9 The applicant did not deny what had happened and offered the explanation that she was acting out of a desire to have Ms Roi return home and behave as expected by her family, which would include looking after her son.
10 However, his Honour found "they conceded that they knew, each of them in effect, that what they were doing was illegal and they have adhered to those statements ever since."
11 The applicant was sentenced to imprisonment for four years dating from 16 October 2003 with a non parole period of nine months dating from that date and expiring on 15 July 2004. The Court has been advised that she has in fact been released on parole. The co-offenders received identical sentences.
12 The applicant had no prior conviction of any kind. In addition to fulfilling domestic duties it appears that she had employment from time to time as a rouseabout on various properties when that work was available.

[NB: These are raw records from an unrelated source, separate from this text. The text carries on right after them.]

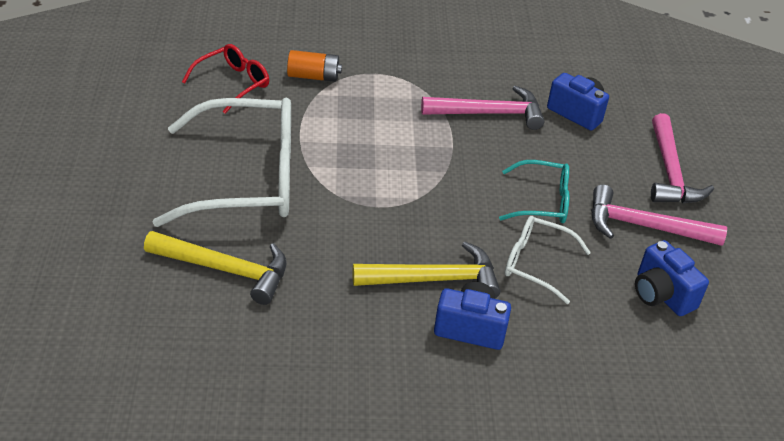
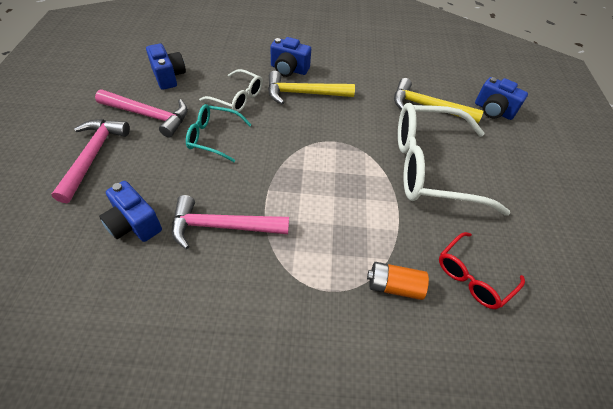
camera: 175 degrees left, 10 degrees up
none -> blue camera [475,77,528,120]

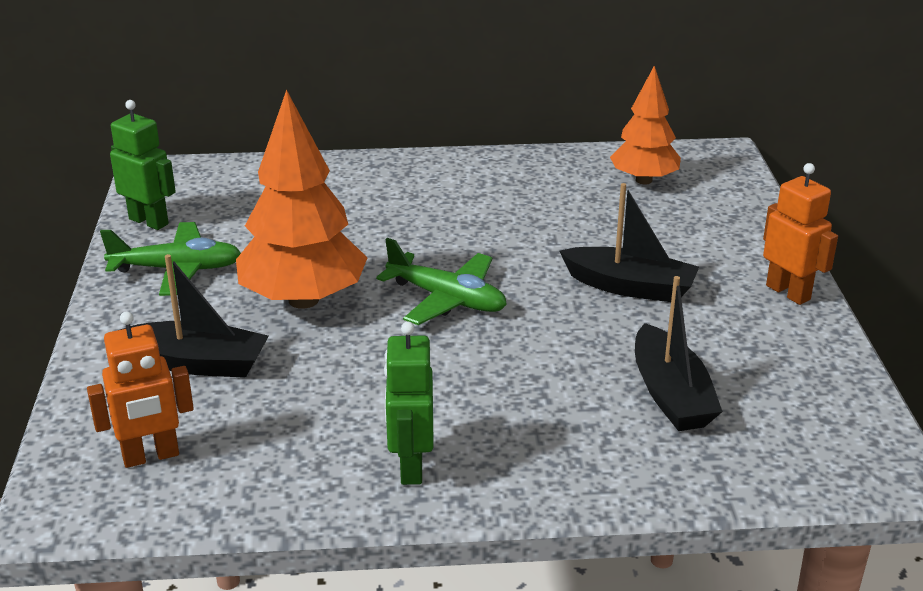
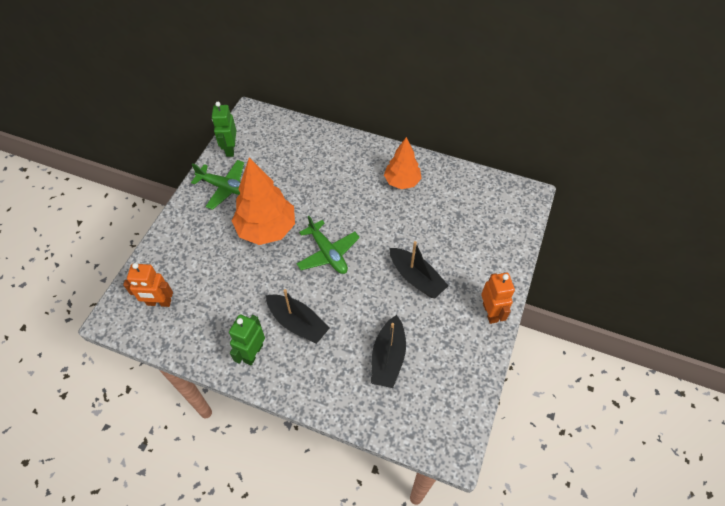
camera: 25 degrees right, 25 degrees up
green robot [110,100,176,230] -> green robot turned 150 degrees counterclockwise [212,102,237,157]
black boat [120,254,269,378] -> black boat moved to [266,289,330,344]
orange tree [610,66,681,184] -> orange tree moved to [384,137,422,189]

13 Two grounds of appeal are relied upon:
"(1) The learned sentencing judge erred by taking into account as aggravating features two matters which were elements of the offence itself.
(2) The sentence is manifestly excessive."

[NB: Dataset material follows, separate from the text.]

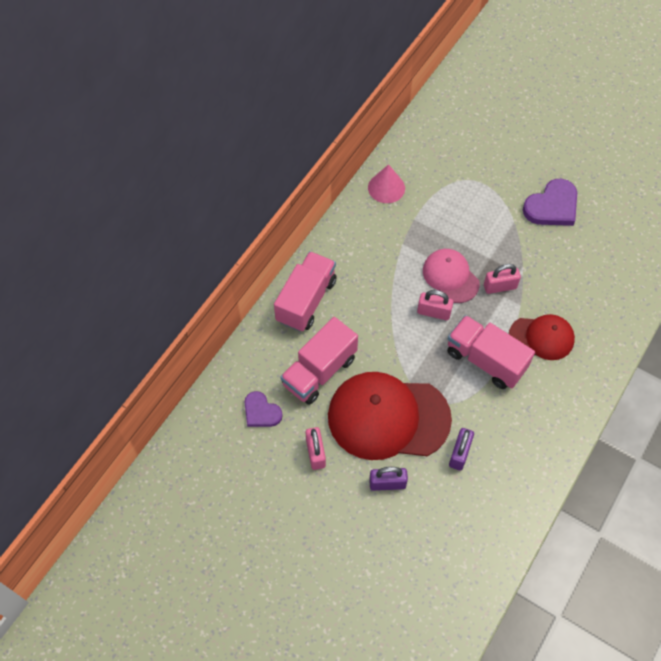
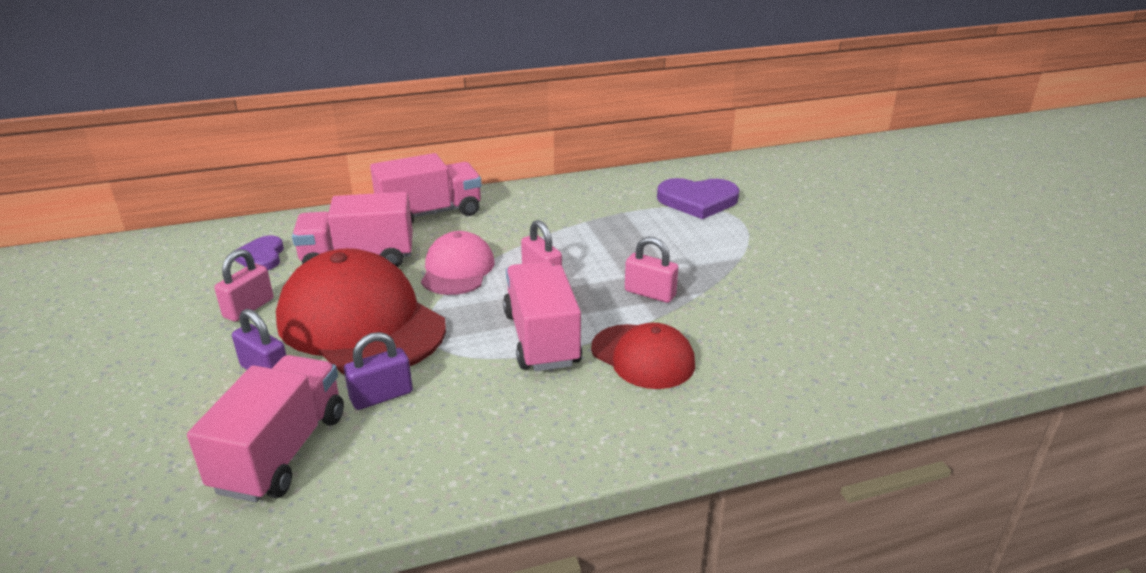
camera: 40 degrees right, 30 degrees down
pink cone [368,164,405,203] -> none
pink cap [423,249,480,303] -> pink cap moved to [421,231,495,295]
purple heart [523,179,577,226] -> purple heart moved to [657,178,739,219]
none -> pink truck [187,355,344,503]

14 Ground 1 has its origin in a statement by his Honour in his remarks on sentence:
"I am required by s 21A of the Crimes (Sentencing Procedure) Act to have regard to certain aggravating and mitigating factors set forth in subsection (2) and (3) of s 21A and I propose to do so by going through them seriatim in relation to each of the offenders."
15 He then proceeded to observe:
"First of all, in relation to aggravating factors, s 21A(2)(b) is relevant. The offence did involve the actual use of violence. There can be no doubt that Ms Roi did sustain actual bodily harm and I am satisfied that that was caused by the way that she was handled on this day and, in particular, the punch that Mr Toa threw at her."